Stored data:
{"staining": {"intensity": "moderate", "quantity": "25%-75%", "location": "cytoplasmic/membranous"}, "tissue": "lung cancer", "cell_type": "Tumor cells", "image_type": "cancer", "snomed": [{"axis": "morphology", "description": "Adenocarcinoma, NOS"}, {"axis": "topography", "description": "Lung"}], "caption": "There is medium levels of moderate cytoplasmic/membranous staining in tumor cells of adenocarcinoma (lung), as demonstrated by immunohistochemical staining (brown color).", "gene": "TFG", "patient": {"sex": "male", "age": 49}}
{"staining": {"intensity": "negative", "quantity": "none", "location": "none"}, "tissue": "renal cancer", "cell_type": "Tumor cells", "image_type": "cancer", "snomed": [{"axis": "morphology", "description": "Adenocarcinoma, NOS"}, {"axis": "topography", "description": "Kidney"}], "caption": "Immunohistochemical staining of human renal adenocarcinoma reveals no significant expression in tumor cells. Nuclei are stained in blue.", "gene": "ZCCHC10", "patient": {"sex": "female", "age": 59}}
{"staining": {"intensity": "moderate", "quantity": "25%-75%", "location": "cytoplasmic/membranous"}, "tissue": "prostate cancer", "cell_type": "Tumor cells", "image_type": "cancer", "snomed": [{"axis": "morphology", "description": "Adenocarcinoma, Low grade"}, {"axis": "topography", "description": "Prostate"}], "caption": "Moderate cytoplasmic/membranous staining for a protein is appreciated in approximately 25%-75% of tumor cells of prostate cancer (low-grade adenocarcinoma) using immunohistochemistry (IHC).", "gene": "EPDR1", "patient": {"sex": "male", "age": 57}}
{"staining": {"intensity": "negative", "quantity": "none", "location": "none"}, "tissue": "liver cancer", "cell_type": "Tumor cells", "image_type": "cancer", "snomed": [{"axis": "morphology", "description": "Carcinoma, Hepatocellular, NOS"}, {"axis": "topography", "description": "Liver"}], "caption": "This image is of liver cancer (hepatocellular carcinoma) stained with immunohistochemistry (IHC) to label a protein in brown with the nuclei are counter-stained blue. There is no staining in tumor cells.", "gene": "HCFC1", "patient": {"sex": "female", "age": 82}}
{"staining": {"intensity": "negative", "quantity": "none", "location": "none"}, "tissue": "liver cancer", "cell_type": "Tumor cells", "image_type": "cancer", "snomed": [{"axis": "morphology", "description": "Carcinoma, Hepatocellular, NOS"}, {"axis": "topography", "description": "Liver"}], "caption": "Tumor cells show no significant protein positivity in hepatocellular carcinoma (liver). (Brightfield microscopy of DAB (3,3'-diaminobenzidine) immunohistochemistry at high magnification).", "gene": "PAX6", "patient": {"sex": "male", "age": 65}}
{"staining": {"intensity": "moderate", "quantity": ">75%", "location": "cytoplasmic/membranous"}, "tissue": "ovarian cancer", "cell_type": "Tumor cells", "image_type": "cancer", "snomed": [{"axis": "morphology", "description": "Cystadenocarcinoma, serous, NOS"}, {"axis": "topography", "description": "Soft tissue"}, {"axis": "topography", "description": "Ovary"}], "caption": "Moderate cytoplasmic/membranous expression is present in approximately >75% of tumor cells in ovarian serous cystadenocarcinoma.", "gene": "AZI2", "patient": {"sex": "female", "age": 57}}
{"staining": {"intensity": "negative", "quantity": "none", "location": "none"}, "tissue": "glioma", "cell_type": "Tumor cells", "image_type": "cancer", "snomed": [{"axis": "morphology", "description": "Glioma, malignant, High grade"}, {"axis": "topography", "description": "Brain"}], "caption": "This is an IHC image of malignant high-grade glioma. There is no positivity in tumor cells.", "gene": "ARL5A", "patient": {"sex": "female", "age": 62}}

WHAT THE TASK REQUIRES:
Nothing may change. Retype all of the entries.

OUTPUT FOR THIS TASK:
{"staining": {"intensity": "moderate", "quantity": "25%-75%", "location": "cytoplasmic/membranous"}, "tissue": "lung cancer", "cell_type": "Tumor cells", "image_type": "cancer", "snomed": [{"axis": "morphology", "description": "Adenocarcinoma, NOS"}, {"axis": "topography", "description": "Lung"}], "caption": "There is medium levels of moderate cytoplasmic/membranous staining in tumor cells of adenocarcinoma (lung), as demonstrated by immunohistochemical staining (brown color).", "gene": "TFG", "patient": {"sex": "male", "age": 49}}
{"staining": {"intensity": "negative", "quantity": "none", "location": "none"}, "tissue": "renal cancer", "cell_type": "Tumor cells", "image_type": "cancer", "snomed": [{"axis": "morphology", "description": "Adenocarcinoma, NOS"}, {"axis": "topography", "description": "Kidney"}], "caption": "Immunohistochemical staining of human renal adenocarcinoma reveals no significant expression in tumor cells. Nuclei are stained in blue.", "gene": "ZCCHC10", "patient": {"sex": "female", "age": 59}}
{"staining": {"intensity": "moderate", "quantity": "25%-75%", "location": "cytoplasmic/membranous"}, "tissue": "prostate cancer", "cell_type": "Tumor cells", "image_type": "cancer", "snomed": [{"axis": "morphology", "description": "Adenocarcinoma, Low grade"}, {"axis": "topography", "description": "Prostate"}], "caption": "Moderate cytoplasmic/membranous staining for a protein is appreciated in approximately 25%-75% of tumor cells of prostate cancer (low-grade adenocarcinoma) using immunohistochemistry (IHC).", "gene": "EPDR1", "patient": {"sex": "male", "age": 57}}
{"staining": {"intensity": "negative", "quantity": "none", "location": "none"}, "tissue": "liver cancer", "cell_type": "Tumor cells", "image_type": "cancer", "snomed": [{"axis": "morphology", "description": "Carcinoma, Hepatocellular, NOS"}, {"axis": "topography", "description": "Liver"}], "caption": "This image is of liver cancer (hepatocellular carcinoma) stained with immunohistochemistry (IHC) to label a protein in brown with the nuclei are counter-stained blue. There is no staining in tumor cells.", "gene": "HCFC1", "patient": {"sex": "female", "age": 82}}
{"staining": {"intensity": "negative", "quantity": "none", "location": "none"}, "tissue": "liver cancer", "cell_type": "Tumor cells", "image_type": "cancer", "snomed": [{"axis": "morphology", "description": "Carcinoma, Hepatocellular, NOS"}, {"axis": "topography", "description": "Liver"}], "caption": "Tumor cells show no significant protein positivity in hepatocellular carcinoma (liver). (Brightfield microscopy of DAB (3,3'-diaminobenzidine) immunohistochemistry at high magnification).", "gene": "PAX6", "patient": {"sex": "male", "age": 65}}
{"staining": {"intensity": "moderate", "quantity": ">75%", "location": "cytoplasmic/membranous"}, "tissue": "ovarian cancer", "cell_type": "Tumor cells", "image_type": "cancer", "snomed": [{"axis": "morphology", "description": "Cystadenocarcinoma, serous, NOS"}, {"axis": "topography", "description": "Soft tissue"}, {"axis": "topography", "description": "Ovary"}], "caption": "Moderate cytoplasmic/membranous expression is present in approximately >75% of tumor cells in ovarian serous cystadenocarcinoma.", "gene": "AZI2", "patient": {"sex": "female", "age": 57}}
{"staining": {"intensity": "negative", "quantity": "none", "location": "none"}, "tissue": "glioma", "cell_type": "Tumor cells", "image_type": "cancer", "snomed": [{"axis": "morphology", "description": "Glioma, malignant, High grade"}, {"axis": "topography", "description": "Brain"}], "caption": "This is an IHC image of malignant high-grade glioma. There is no positivity in tumor cells.", "gene": "ARL5A", "patient": {"sex": "female", "age": 62}}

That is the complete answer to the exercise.